Preparing for LCLS Soft X-ray Science
The finish line for the Linac Coherent Light Source's Soft X-ray Materials Research instrument is barreling into view. In a few short months, the SXR should be in position to host user groups for a variety of different experiments, from surface chemistry to magnetic ordering to superconductivity and beyond.
The SXR uses longer "soft" wavelength X-ray bursts from the LCLS. Soft X-rays allow researchers to study specific elements, such as cobalt, iron and oxygen. The low energy of the soft X-rays will, quite literally, only scratch the surface, but in this instance, scientists are most interested in the exterior, superficial properties of their materials.
SXR Beamline Engineer Michael Rowen highlighted the speed at which the SXR project came to fruition, meeting both a tight timeline and budget.
"Things have really come together well," he said. "We've been pushing hard."
One of the last of the six LCLS instruments to begin development, but only the second slated to start running, the SXR has undergone a fluid and rapid transformation since the fall.
"We know what's going on with every side of this," said Bill Schlotter, one of two SXR instrument scientists. He coordinates among user groups, technicians and engineers to get the SXR ready for its scheduled May 6 launch. Currently, they have nine teams of users lined up for 60-hour windows of SXR time this spring.
The SXR beamline is unique with respect to the LCLS's other beamlines because it was designed for scientists to bring in their own equipment. The experimental hutch is nearly empty to accommodate scientists rolling their own devices in and out.
"We can do chemistry one week, physics the next," said Josh Turner, who recently joined SLAC as the second SXR instrument scientist.
Schlotter is particularly excited about the recent completion of the SXR control room, which he calls "definitely the most glamorous" aspect of the instrument.
"The control room is important because it is the interface between the users and their experimental equipment," he said.
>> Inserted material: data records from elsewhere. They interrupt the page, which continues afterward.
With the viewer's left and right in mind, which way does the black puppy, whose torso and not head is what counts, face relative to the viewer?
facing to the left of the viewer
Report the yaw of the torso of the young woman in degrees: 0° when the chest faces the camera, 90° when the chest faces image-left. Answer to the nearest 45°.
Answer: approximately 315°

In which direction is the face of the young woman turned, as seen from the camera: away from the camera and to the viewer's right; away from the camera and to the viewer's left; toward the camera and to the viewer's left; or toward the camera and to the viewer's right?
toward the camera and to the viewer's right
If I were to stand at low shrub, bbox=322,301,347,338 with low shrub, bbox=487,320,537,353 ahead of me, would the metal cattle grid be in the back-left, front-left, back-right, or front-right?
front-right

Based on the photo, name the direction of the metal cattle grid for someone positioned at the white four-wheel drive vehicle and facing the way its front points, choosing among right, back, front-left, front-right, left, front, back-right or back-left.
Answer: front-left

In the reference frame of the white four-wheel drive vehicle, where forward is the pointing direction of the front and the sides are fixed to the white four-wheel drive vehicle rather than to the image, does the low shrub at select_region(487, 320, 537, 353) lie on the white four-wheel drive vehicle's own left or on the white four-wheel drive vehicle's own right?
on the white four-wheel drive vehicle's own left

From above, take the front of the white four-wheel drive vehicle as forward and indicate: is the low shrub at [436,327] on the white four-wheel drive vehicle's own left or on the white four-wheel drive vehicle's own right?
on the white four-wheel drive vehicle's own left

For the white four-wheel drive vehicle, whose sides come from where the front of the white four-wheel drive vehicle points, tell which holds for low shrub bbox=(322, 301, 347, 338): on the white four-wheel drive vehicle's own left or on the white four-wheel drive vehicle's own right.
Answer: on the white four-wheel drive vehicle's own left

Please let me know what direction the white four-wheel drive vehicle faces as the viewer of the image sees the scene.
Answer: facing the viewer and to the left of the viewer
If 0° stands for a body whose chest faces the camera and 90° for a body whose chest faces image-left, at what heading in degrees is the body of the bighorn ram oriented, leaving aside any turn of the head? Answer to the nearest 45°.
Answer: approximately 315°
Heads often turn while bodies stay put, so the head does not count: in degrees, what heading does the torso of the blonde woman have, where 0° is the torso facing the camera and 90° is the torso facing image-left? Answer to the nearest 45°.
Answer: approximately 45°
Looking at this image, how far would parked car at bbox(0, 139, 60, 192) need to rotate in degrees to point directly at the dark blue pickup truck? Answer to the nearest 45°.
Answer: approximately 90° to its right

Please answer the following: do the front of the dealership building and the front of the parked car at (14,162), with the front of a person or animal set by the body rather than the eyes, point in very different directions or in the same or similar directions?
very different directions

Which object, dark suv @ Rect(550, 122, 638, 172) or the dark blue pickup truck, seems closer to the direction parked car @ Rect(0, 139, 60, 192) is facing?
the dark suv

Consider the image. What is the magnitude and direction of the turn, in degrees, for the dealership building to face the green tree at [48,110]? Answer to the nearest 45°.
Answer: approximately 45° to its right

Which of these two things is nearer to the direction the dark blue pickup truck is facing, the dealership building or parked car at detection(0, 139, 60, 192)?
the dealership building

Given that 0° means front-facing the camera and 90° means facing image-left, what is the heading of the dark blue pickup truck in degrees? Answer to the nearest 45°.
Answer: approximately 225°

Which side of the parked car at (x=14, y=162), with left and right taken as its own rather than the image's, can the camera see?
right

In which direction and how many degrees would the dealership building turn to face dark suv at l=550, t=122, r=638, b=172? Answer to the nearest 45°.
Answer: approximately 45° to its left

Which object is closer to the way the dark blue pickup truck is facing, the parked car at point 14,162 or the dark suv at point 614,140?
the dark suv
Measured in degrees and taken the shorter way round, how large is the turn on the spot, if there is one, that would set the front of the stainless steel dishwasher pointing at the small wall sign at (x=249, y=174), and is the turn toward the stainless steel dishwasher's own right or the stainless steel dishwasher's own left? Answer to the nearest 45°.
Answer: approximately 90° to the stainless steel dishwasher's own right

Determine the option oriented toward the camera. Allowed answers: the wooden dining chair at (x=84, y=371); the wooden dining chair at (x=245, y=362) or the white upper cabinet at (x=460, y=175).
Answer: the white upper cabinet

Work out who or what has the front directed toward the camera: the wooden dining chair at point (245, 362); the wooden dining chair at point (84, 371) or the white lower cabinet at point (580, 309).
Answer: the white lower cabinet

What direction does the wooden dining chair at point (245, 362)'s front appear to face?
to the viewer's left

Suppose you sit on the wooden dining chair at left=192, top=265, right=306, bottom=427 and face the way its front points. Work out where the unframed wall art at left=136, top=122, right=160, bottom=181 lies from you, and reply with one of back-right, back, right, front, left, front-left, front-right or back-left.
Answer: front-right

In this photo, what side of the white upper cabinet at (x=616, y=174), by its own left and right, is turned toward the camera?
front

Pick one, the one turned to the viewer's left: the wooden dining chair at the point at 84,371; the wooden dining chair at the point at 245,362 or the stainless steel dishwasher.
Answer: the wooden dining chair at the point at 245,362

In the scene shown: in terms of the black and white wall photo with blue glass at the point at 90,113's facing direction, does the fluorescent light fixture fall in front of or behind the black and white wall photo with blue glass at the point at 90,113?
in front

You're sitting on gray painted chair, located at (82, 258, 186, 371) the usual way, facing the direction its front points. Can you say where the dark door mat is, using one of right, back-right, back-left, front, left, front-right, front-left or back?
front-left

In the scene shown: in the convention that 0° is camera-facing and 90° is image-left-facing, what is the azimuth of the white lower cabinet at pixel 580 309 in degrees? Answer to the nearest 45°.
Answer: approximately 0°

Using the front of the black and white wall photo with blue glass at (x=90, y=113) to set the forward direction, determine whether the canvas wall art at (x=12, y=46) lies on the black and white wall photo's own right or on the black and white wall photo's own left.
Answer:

While running samples on the SXR beamline, scientists can remotely adjust and fine-tune the mirrors and detectors using the control systems developed at SLAC. The walls of the control room are lined with large computer monitors, ensuring that scientists can see every control system and every last smidgen of data pouring in.
In addition to the completion of this flashy new control room, the team recently received the SXR monochromator. Built in Germany in a break-neck seven months, this instrument will give users better control over their experiments by allowing them to choose and fine-tune the X-ray wavelength. Finally, all the SXR mirrors are newly coated with boron carbide to guard against heat damage from the intense LCLS X-ray pulses.
Schlotter and Turner anticipate their day-to-day routines will shift dramatically after commissioning of the SXR begins in May, and again when user groups show up in June. Right now, they are still ordering parts and helping the user groups plan for their brief, 60-hour slots of SXR beamtime. Soon, they will be spending a lot more time in the control room and experimental hutch, tweaking and tuning the instruments.
"We're getting to know where our priorities sit," Schlotter said. "Our job will totally change once the experiments start."